Spending gap closes

  • 2011-02-23
  • From wire reports

RIGA - The ruling coalition reached agreement on a further 50 million lats (71.4 million euro) in budget consolidation measures at a meeting on Feb. 22, after agreeing that most of the new measures would be carried out by increasing tax proceeds, reports news agency LETA. In anticipation of the expected public disapproval over these additional cuts, the leader of the Union of Greens and Farmers, Augusts Brigmanis, cried out that “50 million is 50 million. It is not a small amount.”
The agreement closes the 11 million lats gap, between the 50 million lats additional budget consolidation called for by the group of international lenders and the 39 million lats that the government was already able to come up with.
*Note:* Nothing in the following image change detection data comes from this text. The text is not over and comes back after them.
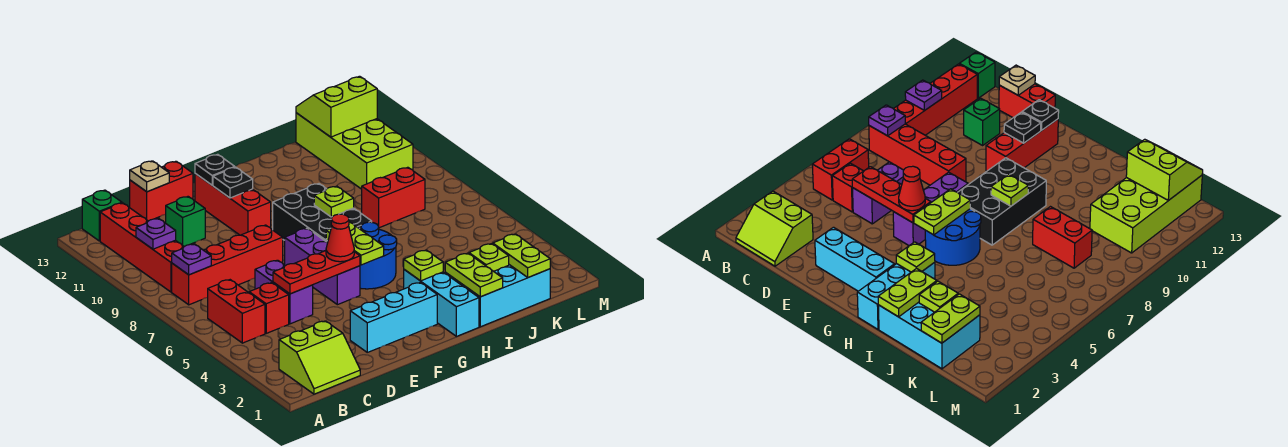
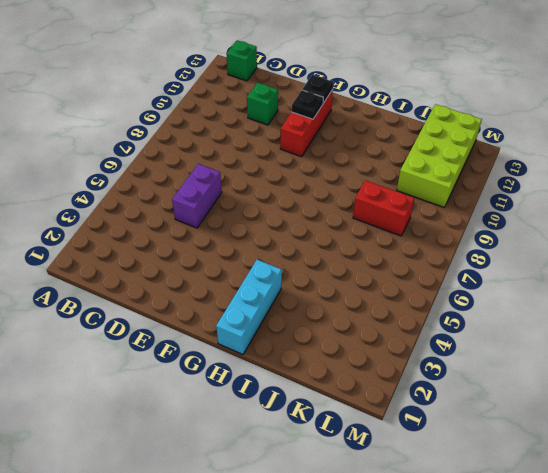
none -> lime 2x2 slope [279,321,360,394]
none -> red 1x2 brick [208,280,265,343]
none -> red 1x4 brick [172,225,283,305]
none -> red 1x4 brick [100,203,184,292]

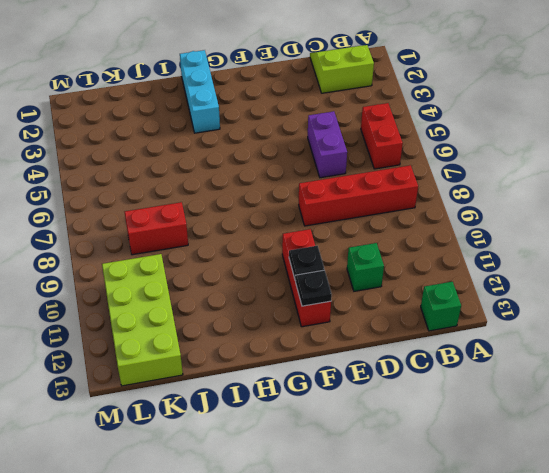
none -> red 1x4 brick [100,203,184,292]
none -> red 1x1 brick [249,283,289,333]
none -> red 1x2 brick [130,161,193,221]
none -> cyan 1x3 brick [350,282,437,352]

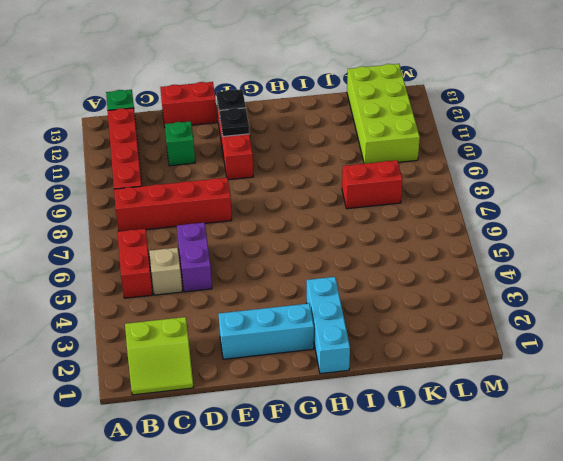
tan 1x1 brick [149,248,182,295] -> red 1x1 brick [249,283,289,333]
none -> purple 1x3 brick [285,228,360,305]
none -> blue 2x2 round brick [359,222,397,289]
none -> black 2x3 brick [273,184,372,243]
none -> cyan 2x3 brick [445,265,550,327]

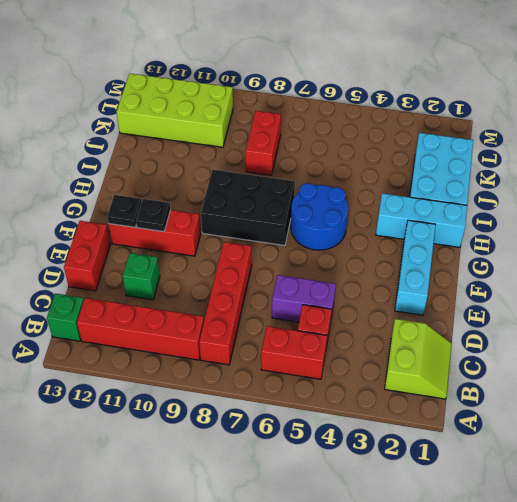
none -> purple 1x3 brick [285,228,360,305]
none -> purple 1x1 plate [172,244,211,275]
none -> purple 1x1 plate [136,218,176,249]
none -> red 1x3 plate [273,251,360,294]

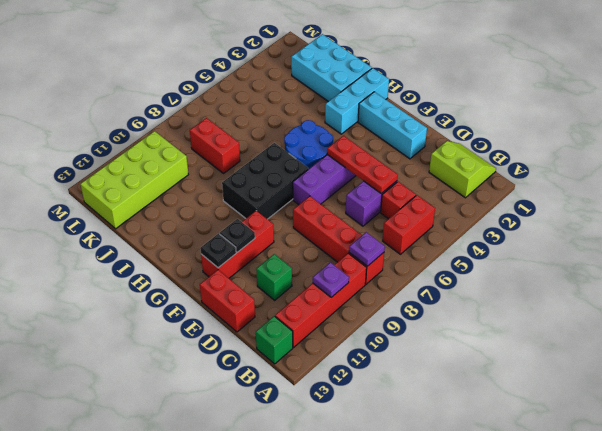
none -> tan 1x1 plate [130,161,169,192]
none -> lime 1x2 plate [326,222,384,265]
none -> lime 1x1 plate [404,250,443,281]
none -> lime 1x1 plate [314,186,354,217]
Finance Minister Andris Vilks (Unity) previously said that most of the budget consolidation measures will be carried out by increasing tax proceeds; however, the coalition also put on the table possible cuts in education and other sectors.
The final negotiations centered on the ruling coalition’s previously proposed raising the lacking 11 million lats by increasing excise tax on liquor and cigarettes. “We plan to alter certain taxes and duties,” explained Vilks, adding that Unity had gone back on its intention to increase excise tax on diesel fuel.
Details on the specific agreement are yet to be released, but earlier discussion included Unity’s proposals to increase excise tax on liquor from 890 lats to 940 lats per 1,000 liters.

Unity estimates that this could bring an additional 4.5 million lats to the state budget. Unity also proposed to increase the tax rate for cigarettes from 48 lats to 52 lats per 1,000 cigarettes, and increase excise tax on smoking tobacco from 29 lats to 34 lats per kilogram. This, Unity believes, would increase budget revenue by 9 million lats.
At the same time, an increase on taxes on gambling was considered, and reduced payments for natural gas could be lifted; nevertheless, the 15.6 percent excise tax on natural gas was expected to remain unchanged, or even be lowered.

During the negotiations, Vilks said in an interview with daily Latvijas Avize that the government must be careful with taxes that are near the maximum or minimum limit - personal income tax, too small non-taxable minimum income, and large social insurance contributions. He noted that real estate tax has been comparatively low in Latvia, compared to other taxes. “This tax must be increased, so local governments would have a reliable source of income that they could make use of,” said the minister.

The minister went on to say that tax collection from tax evaders must be improved. If this plan is supported by the public, the government will not have to worry so much about budget revenue.
Latvia will have to convince international lenders about its plans to extract additional finances from the gray market, said Prime Minister Valdis Dombrovskis (Unity) on Feb. 18. He emphasized that the inclusion of measures against the shadow economy into the 50 million lats budget consolidation was the focus of the talks with the lenders. The government plans that combating the shadow economy would net 15 million lats to the state budget. The lenders are skeptical, forecasting this at only 9 million lats.

The international lenders’ consent to the plan is of key importance, as the consolidation measures must be in line with their demands for Latvia to receive the next loan installment, said Dombrovskis. Latvia’s 2011 budget is forecast at 5.4 percent of GDP budget deficit, which is significantly lower than the 6 percent set by the international lenders.
Vilks explained that agreeing on the full cuts would make it possible for the government to introduce its austerity measures from July 1.

Looking ahead, he stressed that he is “confident that during the work on the 2012 budget tax increases will not be considered, except a higher real estate tax. At the same time, we want to level out personal income tax rates in all three Baltic countries in 2013 and 2014; we have to return to the 20 percent tax rate. Social insurance contributions must also be analyzed, but we have to see what happens to the budget, how many employees there are in 2014, and structure the budget so that there is no large hole in the social insurance budget,” said Vilks.